On good footing to command rental growth. Hybrid work arrangements should benefit FCT’s malls, which are located near transportation nodes. Commute-driven footfall and incidental spending should see an uptick, lifting tenant sales and GTO revenue for FCT. Occupancy cost, at c.16-17%, is at the 5-year pre-pandemic average. Improving tenant sales should lower occupancy cost further, which may support FCT’s ability to raise rents. Utilities represent c.7% of property operating expense and are fully hedged for FY22. Energy contracts will expire in end-FY22 and mid-FY23.

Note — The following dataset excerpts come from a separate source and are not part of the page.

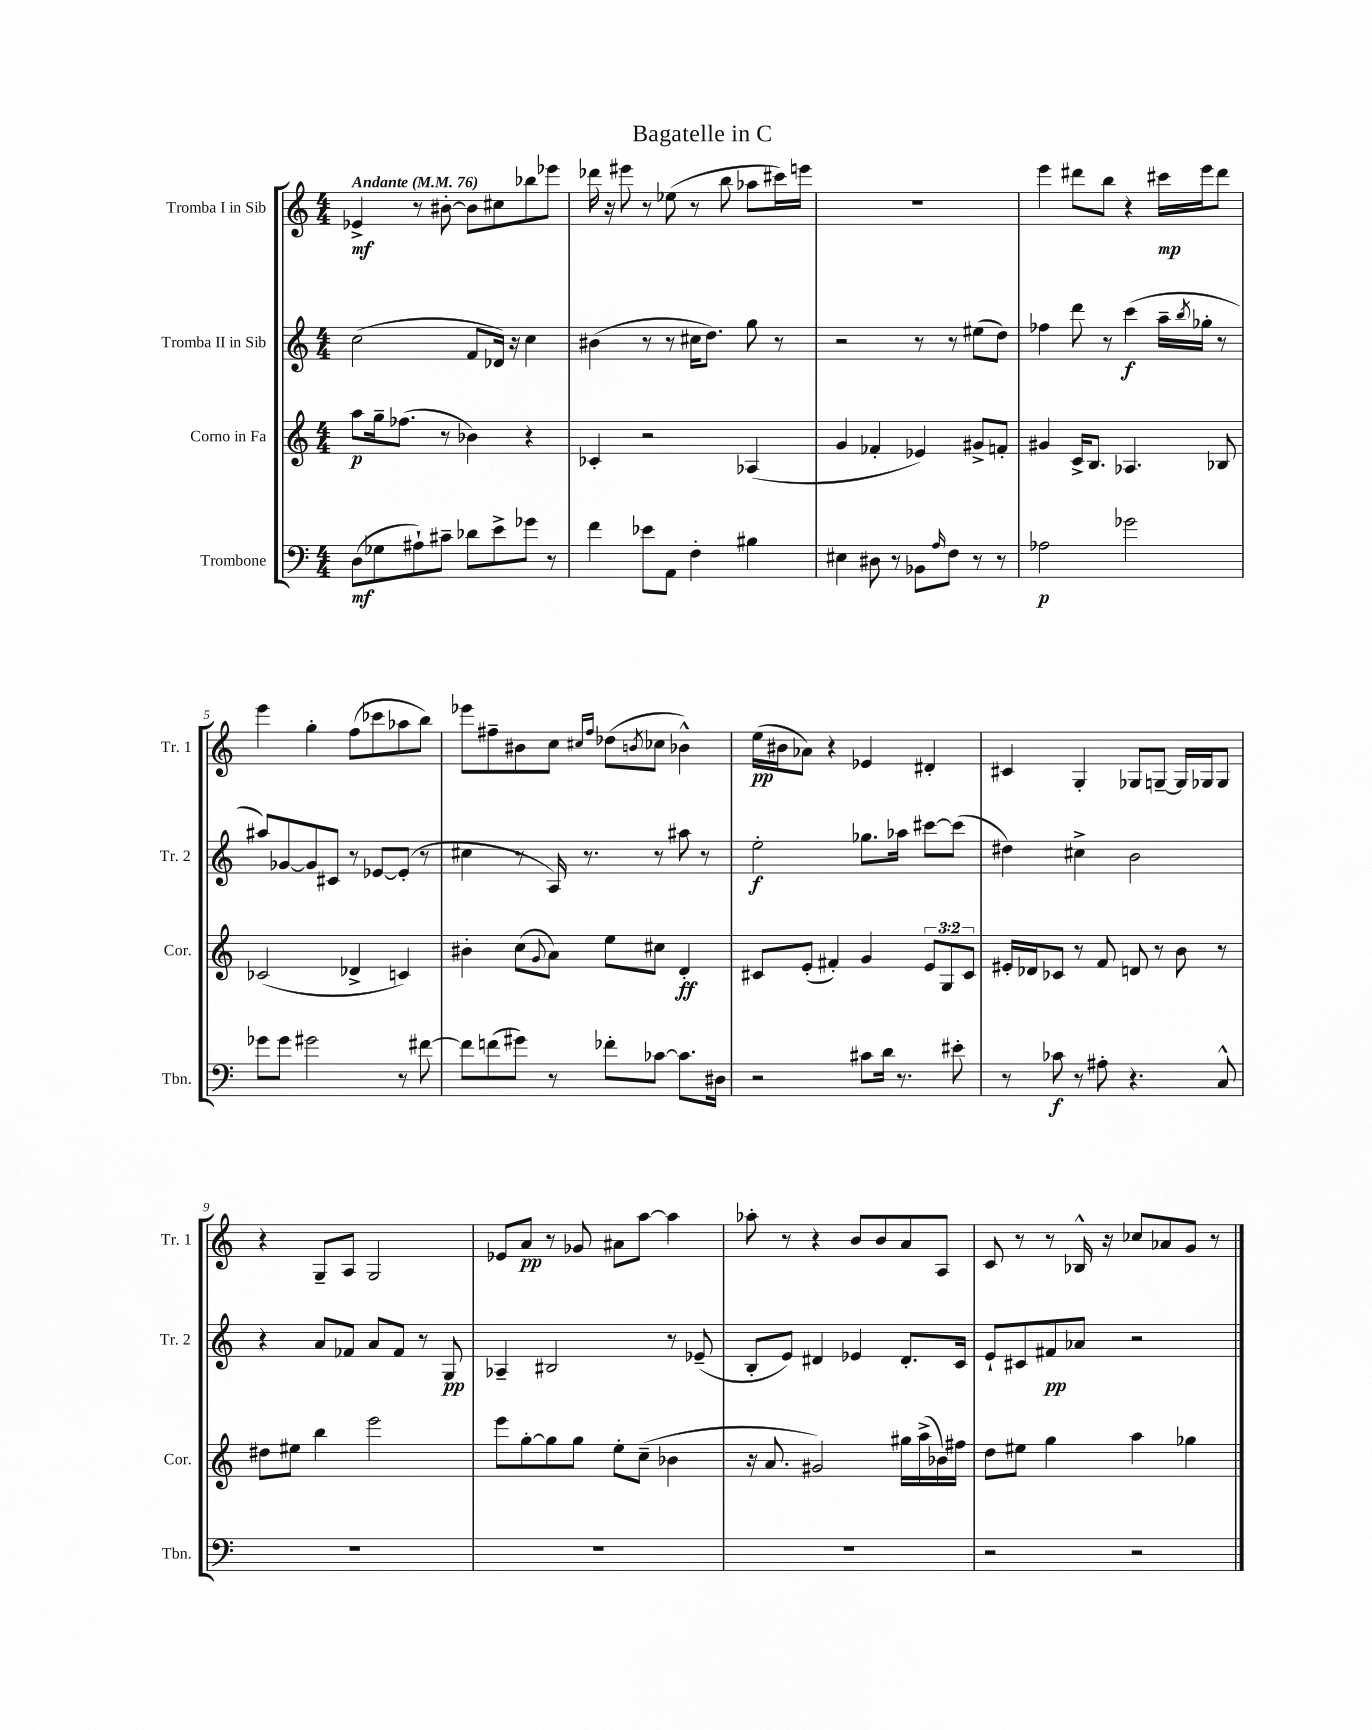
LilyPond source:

\header { title = "Bagatelle in C" }
<<
\new StaffGroup <<
\new Staff = "s0" \with { instrumentName = "Tromba I in Sib" shortInstrumentName = "Tr. 1" } {
    \clef treble \key c \major \numericTimeSignature \time 4/4 \tempo "Andante" 4 = 76
    ees'4->\mf r8 bis'8~-. bis'8 cis''8 bes''8 ees'''8 |
    des'''16 r16 eis'''8 r8 ees''8( r8 b''8 aes''8 cis'''16) e'''16 |
    R1 |
    e'''4 dis'''8 b''8 r4 cis'''16\mp e'''16 dis'''8 |
    e'''4 g''4-. f''8( ces'''8 aes''8 b''8) |
    ees'''8 fis''8-- bis'8 c''8 \grace { cis''16 fis''16 } des''8( \acciaccatura { b'8 } ces''8 bes'4-^) |
    e''16\pp( bis'16 aes'8) r4 ees'4 dis'4-. |
    cis'4 g4-. ges8 g8~-- g16 ges16 ges8 |
    r4 g8-- a8 g2 |
    ees'8 a'8\pp r8 ges'8 ais'8 a''8~ a''4 |
    aes''8-. r8 r4 b'8 b'8 a'8 a8 |
    c'8 r8 r8 bes16-^ r16 ces''8 aes'8 g'8 r8 \bar "|." |
}
\new Staff = "s1" \with { instrumentName = "Tromba II in Sib" shortInstrumentName = "Tr. 2" } {
    \clef treble \key c \major \numericTimeSignature \time 4/4
    c''2( f'8 des'16) r16 c''4 |
    bis'4( r8 r8 cis''16 d''8.) g''8 r8 |
    r2 r8 r8 eis''8( d''8) |
    fes''4 d'''8 r8 c'''4\f( a''16-- \acciaccatura { b''8 } ges''16-. r8 |
    ais''8) ges'8~ ges'8 cis'8 r8 ees'8~ ees'8-.( r8 |
    cis''4 r8 a16) r8. r8 ais''8 r8 |
    e''2-.\f ges''8. aes''16 cis'''8~ cis'''8( |
    dis''4) cis''4-> b'2 |
    r4 a'8 fes'8 a'8 fes'8 r8 g8\pp |
    aes4-- bis2 r8 ees'8--( |
    b8-. e'8) dis'4 ees'4 dis'8.-. c'16 |
    e'8-! cis'8 fis'8\pp aes'8 r2 \bar "|." |
}
\new Staff = "s2" \with { instrumentName = "Corno in Fa" shortInstrumentName = "Cor." } {
    \clef treble \key c \major \numericTimeSignature \time 4/4 \override Staff.TupletNumber.text = #tuplet-number::calc-fraction-text
    a''8\p g''16-- fes''8.( r8 bes'4) r4 |
    ces'4-. r2 aes4( |
    g'4 fes'4-. ees'4) gis'8-> f'8-. |
    gis'4 c'16-> b8. aes4. bes8 |
    ces'2( des'4-> c'4) |
    bis'4-. c''8( \appoggiatura { g'8 } a'8) e''8 cis''8 d'4-.\ff |
    cis'8 e'8-.( fis'4-.) g'4 \tuplet 3/2 { e'8 g8 cis'8 } |
    eis'16-. des'16 ces'8 r8 f'8 d'8 r8 b'8 r8 |
    dis''8 eis''8 b''4 e'''2 |
    e'''8 g''8~-. g''8 g''8 e''8-. c''8--( bes'4 |
    r16 a'8. gis'2) gis''16 a''16->( bes'16) fis''16 |
    d''8 eis''8 g''4 a''4 ges''4 \bar "|." |
}
\new Staff = "s3" \with { instrumentName = "Trombone" shortInstrumentName = "Tbn." } {
    \clef bass \key c \major \numericTimeSignature \time 4/4
    d8\mf( ges8 ais8-!) cis'8-- des'8 e'8-> ges'8 r8 |
    f'4 ees'8 a,8 f4-. bis4 |
    eis4 dis8 r8 bes,8 \grace { a16 } f8 r8 r8 |
    aes2\p ges'2 |
    ges'8 ges'8 gis'2 r8 fis'8~ |
    fis'8 f'8( gis'8) r8 fes'8-. ces'8~ ces'8. dis16 |
    r2 cis'8 d'16 r8. eis'8-. |
    r8 ces'8\f r8 ais8-. r4. c8-^ |
    R1 |
    R1 |
    R1 |
    r2 r2 \bar "|." |
}
>>
>>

Maintain ACCUMULATE, TP lowered from S$2.71 to S$2.38
No change in DPU estimates. Our DDM-TP is lowered from S$2.71 to S$2.38 as we increase our cost of equity from 6.41% to 7.08% on a higher risk-free rate assumption. P/NAV of 0.98x, which is trading near 5-year lows at -1 standard deviation level, might seem cheap. However, we think this is fair given the rising interest rate environment. The yield spread (dividend yield – 2 years Singapore government bond yield) has fallen from over 4% at the start of the year to 2.65%, and we expect this to fall even further as well. The current share price implies a FY22e DPU yield of 5.7%.